▶ [DO THIS]:
Present every line of the listing below as a Markdown table with the columns Row and Change, giving each line its number and leaving out any blank lines.

▶ [GIVEN RECORDS]:
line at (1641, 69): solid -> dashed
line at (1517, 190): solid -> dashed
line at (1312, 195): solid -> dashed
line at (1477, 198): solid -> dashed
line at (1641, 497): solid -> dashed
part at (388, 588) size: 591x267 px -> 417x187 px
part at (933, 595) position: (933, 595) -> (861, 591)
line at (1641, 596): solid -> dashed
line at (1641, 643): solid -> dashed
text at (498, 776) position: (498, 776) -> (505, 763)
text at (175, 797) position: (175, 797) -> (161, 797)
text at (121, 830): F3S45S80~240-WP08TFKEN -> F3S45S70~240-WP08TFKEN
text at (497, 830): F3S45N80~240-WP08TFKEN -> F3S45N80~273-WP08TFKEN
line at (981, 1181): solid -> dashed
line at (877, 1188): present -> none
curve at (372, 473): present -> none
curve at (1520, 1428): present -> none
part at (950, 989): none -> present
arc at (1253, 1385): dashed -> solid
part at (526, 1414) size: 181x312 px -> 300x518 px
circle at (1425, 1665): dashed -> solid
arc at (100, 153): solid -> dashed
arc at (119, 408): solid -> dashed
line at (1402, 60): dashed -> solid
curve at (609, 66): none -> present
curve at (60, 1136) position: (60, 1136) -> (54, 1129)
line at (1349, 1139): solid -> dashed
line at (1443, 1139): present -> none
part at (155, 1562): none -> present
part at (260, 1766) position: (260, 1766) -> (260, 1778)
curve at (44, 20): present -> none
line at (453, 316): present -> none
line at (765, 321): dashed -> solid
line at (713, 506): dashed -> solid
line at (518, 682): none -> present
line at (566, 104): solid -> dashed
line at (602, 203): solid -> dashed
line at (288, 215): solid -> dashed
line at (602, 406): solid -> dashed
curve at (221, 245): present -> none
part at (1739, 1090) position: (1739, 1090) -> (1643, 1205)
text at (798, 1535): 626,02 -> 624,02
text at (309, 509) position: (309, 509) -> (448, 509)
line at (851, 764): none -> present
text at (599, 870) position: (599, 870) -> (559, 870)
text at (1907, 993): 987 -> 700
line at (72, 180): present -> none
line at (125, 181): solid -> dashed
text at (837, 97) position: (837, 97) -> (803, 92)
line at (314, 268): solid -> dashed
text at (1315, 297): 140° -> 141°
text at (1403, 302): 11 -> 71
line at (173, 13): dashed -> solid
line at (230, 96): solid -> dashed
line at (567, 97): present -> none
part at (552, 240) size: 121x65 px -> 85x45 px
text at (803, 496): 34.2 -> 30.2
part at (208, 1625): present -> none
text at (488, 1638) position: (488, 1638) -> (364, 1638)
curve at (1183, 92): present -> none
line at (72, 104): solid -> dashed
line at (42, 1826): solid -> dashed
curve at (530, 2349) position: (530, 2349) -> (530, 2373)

▶ [WORKED SOLUTION]:
| Row | Change |
|---|---|
| 1 | line at (1641, 69): solid -> dashed |
| 2 | line at (1517, 190): solid -> dashed |
| 3 | line at (1312, 195): solid -> dashed |
| 4 | line at (1477, 198): solid -> dashed |
| 5 | line at (1641, 497): solid -> dashed |
| 6 | part at (388, 588) size: 591x267 px -> 417x187 px |
| 7 | part at (933, 595) position: (933, 595) -> (861, 591) |
| 8 | line at (1641, 596): solid -> dashed |
| 9 | line at (1641, 643): solid -> dashed |
| 10 | text at (498, 776) position: (498, 776) -> (505, 763) |
| 11 | text at (175, 797) position: (175, 797) -> (161, 797) |
| 12 | text at (121, 830): F3S45S80~240-WP08TFKEN -> F3S45S70~240-WP08TFKEN |
| 13 | text at (497, 830): F3S45N80~240-WP08TFKEN -> F3S45N80~273-WP08TFKEN |
| 14 | line at (981, 1181): solid -> dashed |
| 15 | line at (877, 1188): present -> none |
| 16 | curve at (372, 473): present -> none |
| 17 | curve at (1520, 1428): present -> none |
| 18 | part at (950, 989): none -> present |
| 19 | arc at (1253, 1385): dashed -> solid |
| 20 | part at (526, 1414) size: 181x312 px -> 300x518 px |
| 21 | circle at (1425, 1665): dashed -> solid |
| 22 | arc at (100, 153): solid -> dashed |
| 23 | arc at (119, 408): solid -> dashed |
| 24 | line at (1402, 60): dashed -> solid |
| 25 | curve at (609, 66): none -> present |
| 26 | curve at (60, 1136) position: (60, 1136) -> (54, 1129) |
| 27 | line at (1349, 1139): solid -> dashed |
| 28 | line at (1443, 1139): present -> none |
| 29 | part at (155, 1562): none -> present |
| 30 | part at (260, 1766) position: (260, 1766) -> (260, 1778) |
| 31 | curve at (44, 20): present -> none |
| 32 | line at (453, 316): present -> none |
| 33 | line at (765, 321): dashed -> solid |
| 34 | line at (713, 506): dashed -> solid |
| 35 | line at (518, 682): none -> present |
| 36 | line at (566, 104): solid -> dashed |
| 37 | line at (602, 203): solid -> dashed |
| 38 | line at (288, 215): solid -> dashed |
| 39 | line at (602, 406): solid -> dashed |
| 40 | curve at (221, 245): present -> none |
| 41 | part at (1739, 1090) position: (1739, 1090) -> (1643, 1205) |
| 42 | text at (798, 1535): 626,02 -> 624,02 |
| 43 | text at (309, 509) position: (309, 509) -> (448, 509) |
| 44 | line at (851, 764): none -> present |
| 45 | text at (599, 870) position: (599, 870) -> (559, 870) |
| 46 | text at (1907, 993): 987 -> 700 |
| 47 | line at (72, 180): present -> none |
| 48 | line at (125, 181): solid -> dashed |
| 49 | text at (837, 97) position: (837, 97) -> (803, 92) |
| 50 | line at (314, 268): solid -> dashed |
| 51 | text at (1315, 297): 140° -> 141° |
| 52 | text at (1403, 302): 11 -> 71 |
| 53 | line at (173, 13): dashed -> solid |
| 54 | line at (230, 96): solid -> dashed |
| 55 | line at (567, 97): present -> none |
| 56 | part at (552, 240) size: 121x65 px -> 85x45 px |
| 57 | text at (803, 496): 34.2 -> 30.2 |
| 58 | part at (208, 1625): present -> none |
| 59 | text at (488, 1638) position: (488, 1638) -> (364, 1638) |
| 60 | curve at (1183, 92): present -> none |
| 61 | line at (72, 104): solid -> dashed |
| 62 | line at (42, 1826): solid -> dashed |
| 63 | curve at (530, 2349) position: (530, 2349) -> (530, 2373) |